The application submitted for South Korea was based on the positive results from a global Phase III clinical study known as the SELECT (Study of (E7080) LEnvatinib in differentiated Cancer of the Thyroid) trial. (Please refer to the following notes for further details of the trial)

An application seeking the approval of lenvatinib for the indication of thyroid cancer was submitted in Japan in June 2014 as the first in the world, followed by the submission of applications in both the United States and Europe in August 2014. Lenvatinib was granted Orphan Drug Designation for thyroid cancer in by the regulatory authorities in Japan, Europe and the United States. In addition, lenvatinib was also granted an accelerated assessment in Europe by the European Medicines Agency, and granted priority review status in the United States by the U.S. Food and Drug Administration.

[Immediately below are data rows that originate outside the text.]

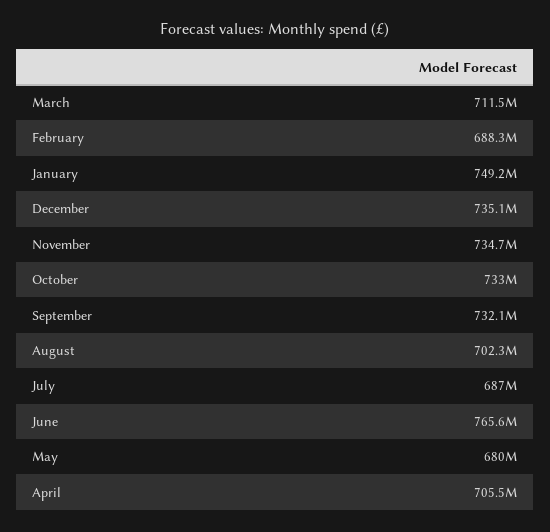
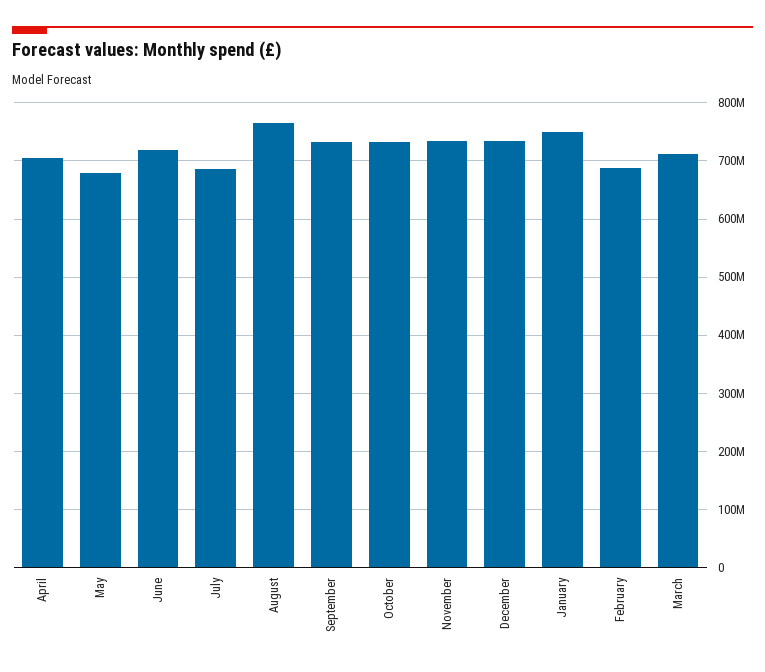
  {
    "March": 711500000,
    "February": 688300000,
    "January": 749200000,
    "December": 735100000,
    "November": 734700000,
    "October": 733000000,
    "September": 732100000,
-   "August": 702300000,
+   "August": 760000000,
    "July": 687000000,
-   "June": 765600000,
+   "June": 720000000,
    "May": 680000000,
    "April": 705500000
  }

The number of patients newly diagnosed with thyroid cancer in 2012 in South Korea was estimated to be 33,000, and in Asia was estimated to be 144,000. Although treatment is possible for most types of thyroid cancer, there are few treatment options available once thyroid cancer has progressed, therefore it remains a disease with significant unmet medical needs.

Eisai is committed to exploring the potential clinical benefits of lenvatinib, and is working to obtain marketing approval in each country in Asia as soon as possible in order to further contribute to patients with thyroid cancer, and their families.